But wouldn't this work even if we take the wave function to be real?
 
  • #86
atyy said:
But wouldn't this work even if we take the wave function to be real?
This definition of course only applies to quantum objects. If the wave function itself is a real classical object, then the classical definition applies to it. (By the way, I don't really know what the idea of a real wave function is supposed to mean if the you don't have a quantum system consisting of one particle. Already in the case of 2 particles, the wave function depends on 7 coordinates (##t, x_1, y_1, z_1, x_2, y_2, z_2##) and not on 4 as it would have to if it were supposed to be a field on spacetime.)
 
  • #87
rubi said:
This definition of course only applies to quantum objects. If the wave function itself is a real classical object, then the classical definition applies to it. (By the way, I don't really know what the idea of a real wave function is supposed to mean if the you don't have a quantum system consisting of one particle. Already in the case of 2 particles, the wave function depends on 7 coordinates (##t, x_1, y_1, z_1, x_2, y_2, z_2##) and not on 4 as it would have to if it were supposed to be a field on spacetime.)

In what you wrote, is ##\Psi## a pure quantum state (ie. a ray in Hilbert space)?
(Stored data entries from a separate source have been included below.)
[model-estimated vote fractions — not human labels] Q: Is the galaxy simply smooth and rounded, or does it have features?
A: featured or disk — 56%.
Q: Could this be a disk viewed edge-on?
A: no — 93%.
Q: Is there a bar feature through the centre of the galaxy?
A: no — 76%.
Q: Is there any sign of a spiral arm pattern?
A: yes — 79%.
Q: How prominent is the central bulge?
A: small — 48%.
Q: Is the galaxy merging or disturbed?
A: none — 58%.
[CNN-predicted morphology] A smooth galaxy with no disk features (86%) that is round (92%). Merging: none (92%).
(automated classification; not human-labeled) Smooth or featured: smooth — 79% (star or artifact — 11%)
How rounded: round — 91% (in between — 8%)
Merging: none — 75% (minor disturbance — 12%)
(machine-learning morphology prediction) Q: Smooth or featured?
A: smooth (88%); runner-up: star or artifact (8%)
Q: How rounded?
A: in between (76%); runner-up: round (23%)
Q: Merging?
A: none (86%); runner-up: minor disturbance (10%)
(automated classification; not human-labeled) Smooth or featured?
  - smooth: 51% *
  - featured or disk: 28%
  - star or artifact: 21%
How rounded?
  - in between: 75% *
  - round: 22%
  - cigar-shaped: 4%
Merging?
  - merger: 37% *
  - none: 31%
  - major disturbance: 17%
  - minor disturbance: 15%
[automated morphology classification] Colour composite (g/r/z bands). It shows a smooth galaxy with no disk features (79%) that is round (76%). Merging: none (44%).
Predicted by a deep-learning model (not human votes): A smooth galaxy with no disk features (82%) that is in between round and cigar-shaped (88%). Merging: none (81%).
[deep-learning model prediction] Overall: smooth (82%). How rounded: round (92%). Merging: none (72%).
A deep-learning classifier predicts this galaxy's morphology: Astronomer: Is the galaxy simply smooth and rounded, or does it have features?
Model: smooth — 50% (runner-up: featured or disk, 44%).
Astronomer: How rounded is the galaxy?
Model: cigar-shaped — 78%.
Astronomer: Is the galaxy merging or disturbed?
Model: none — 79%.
The wave function is always in Hilbert space. If one wants to, one can attach a copy of Hilbert space to every point on a spatial slice of spacetime (won't make any change to the predictions, but will make collapse manifestly nonlocal). So when one is saying that the wave function is real, one regards Hilbert space as real.

Edit: in fact, since the wave function is always in Hilbert space, it is always manifestly nonlocal.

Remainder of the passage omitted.